A graphic that spans the length of a consecutive year (February 13 2024 - February 12, 2025) that represents water levels at the Mississippi River. The timeseries graph illustrates the changes of water levels due to inputs. The vertical axis has bands color-coded based on a pre-defined levels that are used to convey information about flood potential for the river. — Figure 2.4: Screenshot of annual streamflow data from the Mississippi River at the United States Geological Survey measurement station in Saint Paul, Minnesota USGS in Saint Paul. The different color bands are used to communicated flood potential information for the river. Site information directly accessible at https://waterdata.usgs.gov/monitoring-location/05331000.

The data in Figure 2.4 highlight about the dynamic nature of a river in an urban environment. The coloring on the graph indicated different levels of flood stages:

10 - 14 feet (yellow): Action stage
14 - 15 feet (orange): Minor flood stage
15 - 17 feet (red): Moderate flood stage
Greater than 17 feet (purple): Major flood stage

The rapid increase and decrease in the gage height over the course of the year indicates pulses due to rain events (May to July 2024), which was an exceptionally wet time in Minnesota.

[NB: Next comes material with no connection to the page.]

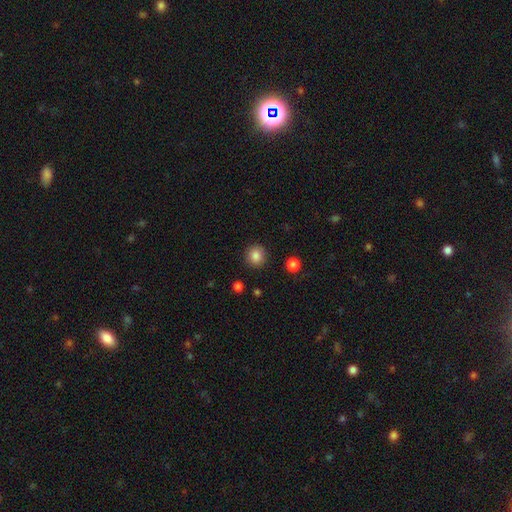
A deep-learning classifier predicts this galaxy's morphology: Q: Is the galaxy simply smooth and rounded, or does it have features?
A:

Figure 2.5 displays a screenshot of the file structure as displayed in a text editor.

Screenshot of daily water level data reported at a measuring station for the United States Geological Survey in Saint Paul. This image conveys several lines of text that begin with a hashtag. The table has six columns for the data. — Figure 2.5: Image of the input data file used to generate the plot in Figure 2.4.

This information shown in Figure 2.5 looks different from Figure 2.2. The first few lines prefaced by a hashtag (#) denote header information - which could indicate how the data originated or its provenance, along with other notes and information. We need to make sure that any program that attempts to load this file ignores all the lines that start with the hashtag. Using a text editor, direct inspection of the lines that follow the hashtags suggests the tab (\t) as a possible delimiter. For this file we can’t use read_csv because this is a text file. In R, the function read_tsv allows for easy reading, using the option comment = “#” to ignore the whitespace.³ Python pandas does not have read_tsv, but read_csv with the delimiter \t.

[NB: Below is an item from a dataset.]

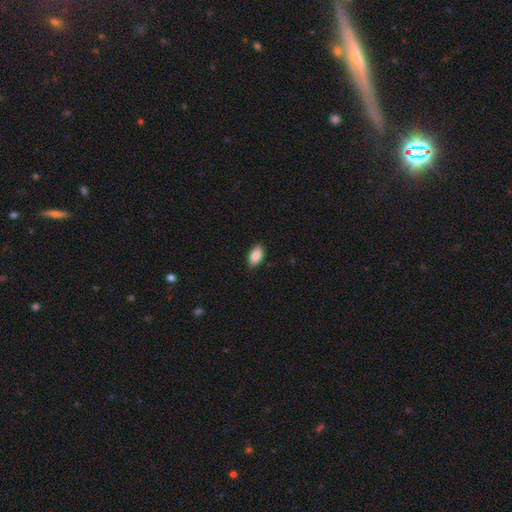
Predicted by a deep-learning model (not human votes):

Check files for header information

It is always worthwhile to inspect the file in a text editor first to see if there is additional header information.

2.3 Moving to larger open-access datasets

Chapter 2 is an entry point to some of the types of data files you may encounter in environmental data science. Datasets could be maintained in distributed code libraries. For example, there are upwards of 2300 datasets available for use in the R software program (see Rdatasets) and R packages (which may also contained datasets) maintained by CRAN also approximate 20000 (Hornik et al. 2023).

A major consideration is the size of flat files, which is a practical limitation to read these into a software program. Chapters 6 - 8 will introduce you to other types of complex data structures (e.g. hdf files, videos, sounds) as tabular data under the hood. These datasets can be analyzed with many computational programs, but the bottleneck requires the ability to incorporate them into your computational program, or what we term in Chapter 3 as the computational environment.

2.4 Exercises

Inventory the types of data that you may use in your research. Are they timeseries data? Categorical data? Repeated measurements? How are the data structured? What programs do you use to analyze these data?
Using either R or Python, explore the various functionalities to read data into your favorite software program. How would you specify comments? Are there tools for date conversions?
The data table in Figures 2.1 and 2.2 for Section 2.1 converted all columns with a mixture of characters and quantitative information as characters. Let’s explore what would happen if we were to force a character strings to be numeric:
1. Using R, what is the output of this statement: as.numeric(c(4,"3","Q"))?
2. Using Python, what is the output of this statement: pandas.to_numeric([4, "3", "Q"])?
3. Using Python, what is the output of this statement: pandas.to_numeric([4, "3", "Q"], errors="coerce")?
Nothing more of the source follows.